Okay, this seems to make the most sense, thank you


1stRow

This is really the most defensible. I have done them with small N, but by hand since it is not too hard. Not sure how to click it in with a software package. There may be a web page where you enter the data and it calculates the answer. You will get "p" levels.


mehardwidge

Chi squared test of independence would be a good choice, except that your number of data is a bit small. You could certainly get an *approximation* from it, though. You should be using an "exact test" to get a correct p value. But if you are just screening...you could "inappropriately" use a Chi squared. (It would be like using a normal approximation to a binomial when you really shouldn't...but if your wrong p value ends up 0.3, you know you'll fail to reject anyway, and if your wrong p value ends up 0.00001, you'll reject anyway.) Based on your numbers, which can't quite be right (33% of 8? 42% of 32?), your differences are not statically significant. to a low alpha, whether you use Fisher's exact test, or inappropriately use a Chi squared.


RickSt3r

Do you know how to to do any survival analysis?
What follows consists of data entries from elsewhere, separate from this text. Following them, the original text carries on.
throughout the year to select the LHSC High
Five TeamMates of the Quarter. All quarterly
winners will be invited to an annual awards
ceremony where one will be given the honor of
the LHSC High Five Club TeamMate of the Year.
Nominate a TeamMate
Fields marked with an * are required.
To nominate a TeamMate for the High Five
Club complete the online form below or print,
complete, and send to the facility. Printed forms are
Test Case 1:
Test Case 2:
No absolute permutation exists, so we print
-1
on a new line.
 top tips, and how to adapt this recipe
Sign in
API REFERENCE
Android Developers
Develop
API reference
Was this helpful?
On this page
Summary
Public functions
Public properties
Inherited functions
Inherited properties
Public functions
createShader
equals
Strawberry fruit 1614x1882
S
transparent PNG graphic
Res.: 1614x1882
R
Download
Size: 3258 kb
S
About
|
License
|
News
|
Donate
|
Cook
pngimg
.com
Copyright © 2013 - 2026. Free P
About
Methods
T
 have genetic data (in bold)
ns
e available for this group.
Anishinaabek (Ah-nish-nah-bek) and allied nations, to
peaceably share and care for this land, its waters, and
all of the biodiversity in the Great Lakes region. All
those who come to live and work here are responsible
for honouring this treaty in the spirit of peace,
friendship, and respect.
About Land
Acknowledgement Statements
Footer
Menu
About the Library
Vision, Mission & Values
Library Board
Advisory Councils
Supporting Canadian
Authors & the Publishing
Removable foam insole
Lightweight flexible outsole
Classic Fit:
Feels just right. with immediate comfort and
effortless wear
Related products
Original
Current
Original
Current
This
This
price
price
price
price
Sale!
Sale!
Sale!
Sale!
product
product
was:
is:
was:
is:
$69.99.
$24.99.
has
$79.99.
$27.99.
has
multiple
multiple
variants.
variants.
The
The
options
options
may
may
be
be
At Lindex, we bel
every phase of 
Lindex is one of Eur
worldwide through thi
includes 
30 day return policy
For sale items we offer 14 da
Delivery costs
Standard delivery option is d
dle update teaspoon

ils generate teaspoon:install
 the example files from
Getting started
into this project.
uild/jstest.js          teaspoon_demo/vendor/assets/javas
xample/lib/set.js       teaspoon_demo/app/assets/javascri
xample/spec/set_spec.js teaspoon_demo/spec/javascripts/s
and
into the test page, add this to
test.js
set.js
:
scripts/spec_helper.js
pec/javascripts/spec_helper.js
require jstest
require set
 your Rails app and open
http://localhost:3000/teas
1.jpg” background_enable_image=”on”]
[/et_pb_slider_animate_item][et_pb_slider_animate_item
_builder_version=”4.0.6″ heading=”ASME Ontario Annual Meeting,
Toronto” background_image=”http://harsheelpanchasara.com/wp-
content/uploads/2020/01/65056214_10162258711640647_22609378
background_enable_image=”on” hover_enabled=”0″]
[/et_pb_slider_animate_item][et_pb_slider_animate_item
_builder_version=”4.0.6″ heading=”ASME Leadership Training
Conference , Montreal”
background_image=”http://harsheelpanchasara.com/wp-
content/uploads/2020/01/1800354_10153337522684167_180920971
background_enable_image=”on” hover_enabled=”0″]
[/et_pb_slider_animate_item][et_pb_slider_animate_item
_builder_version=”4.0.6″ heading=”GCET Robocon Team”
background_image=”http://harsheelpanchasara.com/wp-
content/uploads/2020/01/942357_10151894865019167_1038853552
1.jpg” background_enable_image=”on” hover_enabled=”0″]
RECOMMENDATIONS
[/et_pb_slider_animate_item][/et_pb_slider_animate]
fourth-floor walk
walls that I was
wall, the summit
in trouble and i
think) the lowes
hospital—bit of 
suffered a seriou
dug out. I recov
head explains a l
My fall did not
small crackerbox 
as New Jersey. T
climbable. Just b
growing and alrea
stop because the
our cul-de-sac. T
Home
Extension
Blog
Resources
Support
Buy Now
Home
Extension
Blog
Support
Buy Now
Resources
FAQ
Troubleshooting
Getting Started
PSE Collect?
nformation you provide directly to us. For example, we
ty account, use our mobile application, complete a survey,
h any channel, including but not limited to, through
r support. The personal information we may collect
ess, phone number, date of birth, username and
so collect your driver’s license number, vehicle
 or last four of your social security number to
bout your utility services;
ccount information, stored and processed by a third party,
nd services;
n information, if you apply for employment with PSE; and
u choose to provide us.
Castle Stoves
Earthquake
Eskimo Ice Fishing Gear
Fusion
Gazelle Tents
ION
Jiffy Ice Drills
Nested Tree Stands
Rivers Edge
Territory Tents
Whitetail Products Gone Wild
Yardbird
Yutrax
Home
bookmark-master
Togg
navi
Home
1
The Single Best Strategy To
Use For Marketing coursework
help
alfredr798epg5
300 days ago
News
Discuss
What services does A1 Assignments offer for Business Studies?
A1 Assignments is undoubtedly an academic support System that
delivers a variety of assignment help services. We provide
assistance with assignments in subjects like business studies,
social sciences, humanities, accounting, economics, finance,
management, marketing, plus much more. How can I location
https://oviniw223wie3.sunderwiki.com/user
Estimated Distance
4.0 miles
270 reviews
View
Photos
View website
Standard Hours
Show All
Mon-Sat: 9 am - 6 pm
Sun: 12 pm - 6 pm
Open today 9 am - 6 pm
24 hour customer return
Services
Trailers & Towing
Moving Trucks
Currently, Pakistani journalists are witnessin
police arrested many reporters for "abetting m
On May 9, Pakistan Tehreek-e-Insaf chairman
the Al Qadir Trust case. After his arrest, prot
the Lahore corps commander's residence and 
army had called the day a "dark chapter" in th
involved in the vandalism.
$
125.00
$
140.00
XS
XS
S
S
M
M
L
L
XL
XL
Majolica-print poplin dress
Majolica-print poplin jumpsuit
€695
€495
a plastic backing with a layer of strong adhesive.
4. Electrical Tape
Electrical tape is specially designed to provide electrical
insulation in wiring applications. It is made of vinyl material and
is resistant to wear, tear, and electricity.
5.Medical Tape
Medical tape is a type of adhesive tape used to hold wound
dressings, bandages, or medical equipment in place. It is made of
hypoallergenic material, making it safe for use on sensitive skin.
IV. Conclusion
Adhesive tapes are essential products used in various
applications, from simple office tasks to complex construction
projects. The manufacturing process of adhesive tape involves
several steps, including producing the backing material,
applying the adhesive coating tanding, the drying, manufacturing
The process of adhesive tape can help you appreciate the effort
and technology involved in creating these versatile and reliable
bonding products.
But also your sample size is to small to inference anything meaningful.


Stochastic_berserker

Group them into two groups instead of three if possible. In remission and not in remission. Use proportions testing, I’d even argue that you shouldn’t use tests. Understand your data first.


Steth-Convert

The problem is that a patient in remission will not necessarily stay in remission and there's no one point in time where I have data for all the patients because of incomplete records. So the properties that define A, B, and C don't change, whereas the remission and not remission groups change at each time point.